→ Polecenie pisemne a: Przedstaw jako tabelę Markdown z kolumnami „Nr” i „Linia” wszystkie wiersze od samego początku aż do linii zawierającej "Your answer: 11h11m59s", z tą linią włącznie i bez pustych linii. Obrazów nie umieszczaj w odpowiedzi.

→ Fragment źródłowy:

—————

Stand-uper liczył się z tym, że to jego ostatnia wizyta w programie, ale miesiąc później… ponownie otrzymał propozycję goszczenia w studio. Tym razem z okazji Walentynek ze śmiertelną powagą, opowiadał, że dzień zakochanych spędza w areszcie śledczym, gdzie przebywa jego kobieta. Z obu odwiedzin Dzień Dobry TVN zrobił cały bit w swoim stand-upie „Kronika Filmowa” i przyznał, że dostał kolejny telefon z zaproszeniem od stacji z okazji Dnia Dziecka.

Redakcja Dzień Dobry TVN na dywaniku

Antoni w zeszłym tygodniu był gościem Karola Kopca w programie „Śmieszny Człowiek”, gdzie wrócił do tych wydarzeń.

—————

→ Wiersze:
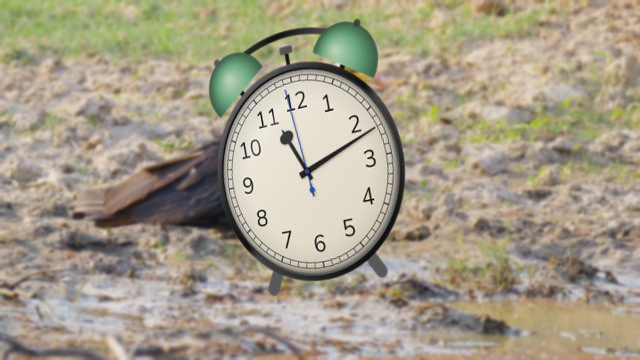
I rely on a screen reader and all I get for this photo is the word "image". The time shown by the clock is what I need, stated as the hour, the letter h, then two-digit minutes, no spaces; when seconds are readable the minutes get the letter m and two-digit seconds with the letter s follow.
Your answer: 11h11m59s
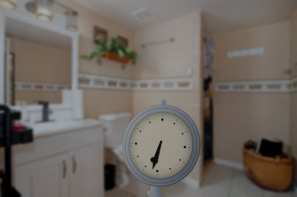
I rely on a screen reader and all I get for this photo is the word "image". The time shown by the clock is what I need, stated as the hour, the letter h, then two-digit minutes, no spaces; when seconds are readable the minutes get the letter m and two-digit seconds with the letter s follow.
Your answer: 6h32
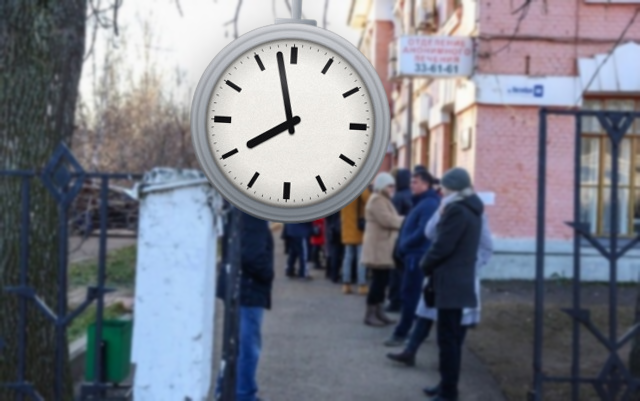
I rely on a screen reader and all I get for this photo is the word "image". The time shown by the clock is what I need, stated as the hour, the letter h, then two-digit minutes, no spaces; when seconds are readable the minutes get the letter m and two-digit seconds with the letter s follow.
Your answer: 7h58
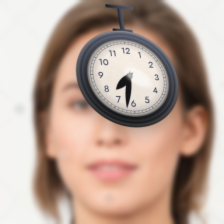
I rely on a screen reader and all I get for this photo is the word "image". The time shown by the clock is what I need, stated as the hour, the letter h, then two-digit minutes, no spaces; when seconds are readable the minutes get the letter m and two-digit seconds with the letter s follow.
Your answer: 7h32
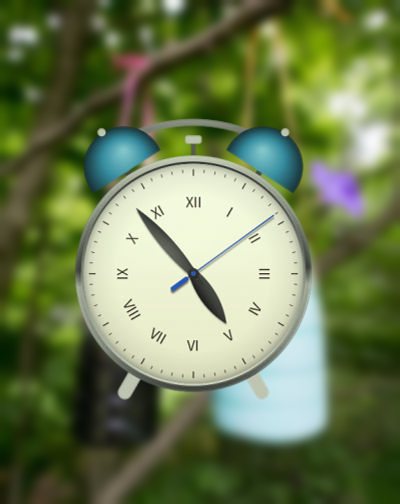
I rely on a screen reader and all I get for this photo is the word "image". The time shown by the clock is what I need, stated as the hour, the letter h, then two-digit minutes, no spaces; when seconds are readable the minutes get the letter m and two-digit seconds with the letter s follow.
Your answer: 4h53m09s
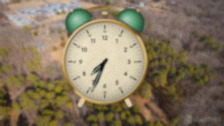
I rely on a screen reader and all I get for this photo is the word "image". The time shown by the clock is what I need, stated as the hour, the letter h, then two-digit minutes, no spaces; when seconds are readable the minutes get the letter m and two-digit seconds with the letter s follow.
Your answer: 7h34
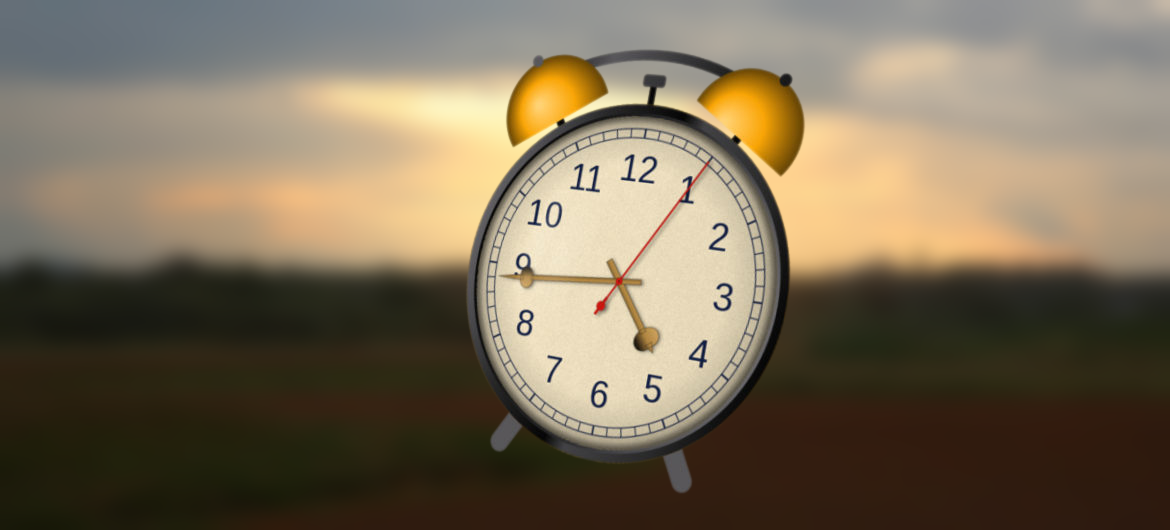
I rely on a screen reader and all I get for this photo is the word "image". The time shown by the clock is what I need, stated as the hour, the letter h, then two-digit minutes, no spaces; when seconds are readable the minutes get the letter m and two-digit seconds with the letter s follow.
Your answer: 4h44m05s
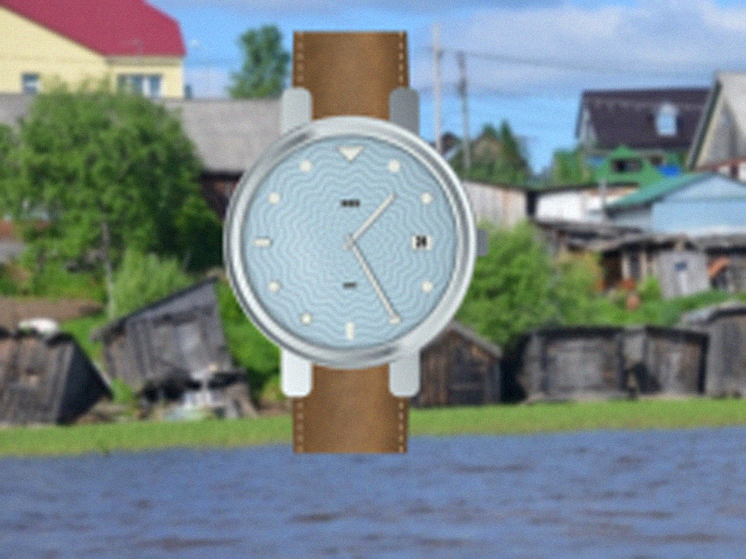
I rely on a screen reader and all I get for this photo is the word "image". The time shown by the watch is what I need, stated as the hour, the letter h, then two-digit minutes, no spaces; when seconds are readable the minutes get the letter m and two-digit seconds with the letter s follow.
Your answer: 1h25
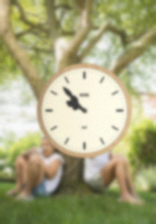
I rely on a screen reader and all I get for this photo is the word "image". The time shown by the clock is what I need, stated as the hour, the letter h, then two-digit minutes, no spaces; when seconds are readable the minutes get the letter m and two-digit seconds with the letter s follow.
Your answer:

—————

→ Polecenie pisemne b: Napisz dalszy ciąg tekstu o wizytach stand-upera w Dzień Dobry TVN, zaczynając od miejsca, w którym się urywa.

→ Poprawna odpowiedź a:
| Nr | Linia |
|---|---|
| 1 | I rely on a screen reader and all I get for this photo is the word "image". The time shown by the clock is what I need, stated as the hour, the letter h, then two-digit minutes, no spaces; when seconds are readable the minutes get the letter m and two-digit seconds with the letter s follow. |
| 2 | Your answer: 11h11m59s |

→ Poprawna odpowiedź b:
Ta akcja z Dzień Dobry TVN wynikała z absolutnych nudów. Siedzieliśmy w styczniu w lockdownie i poszedłem trollować TVN, bo już nie miałem, co ze sobą zrobić, a to mi od razu napędziło materiał. Poszedłem tam 2 razy i mam 10 minut materiału. To stworzyło się samo z siebie i nie musiałem nic szlifować – odpowiedział w nawiązaniu do pytania czy komik powinien pisać w domu żarty czy szukać inspiracji do stand-upu na zewnątrz.

Karol dopytywał kolegę czy redakcja DDTVN cały czas nie ogląda własnych programów i wciąż do niego dzwoni. Okazuje się, że to już koniec przygody Antka z programem.

Stary, dowiedziałem się, że mam bana. Żeby Ci nie skłamać, dowiedziałem się 4 dni temu. Nie chcę mówić skąd, żeby nie palić swoich źródeł. Chcieli zaprosić komika do Dzień Dobry i ktoś mówi „Ale nie Antoni Syrek-Dąbrowski!?” – zdradził swoje doniesienia i cytował dalej pracownika programu – „Jezu, co tu się działo! Szefowa wzięła wszystkich na dywanik, było opierdalanie, a teraz goście są monitorowani i sprawdzani dokładnie, co zrobili.”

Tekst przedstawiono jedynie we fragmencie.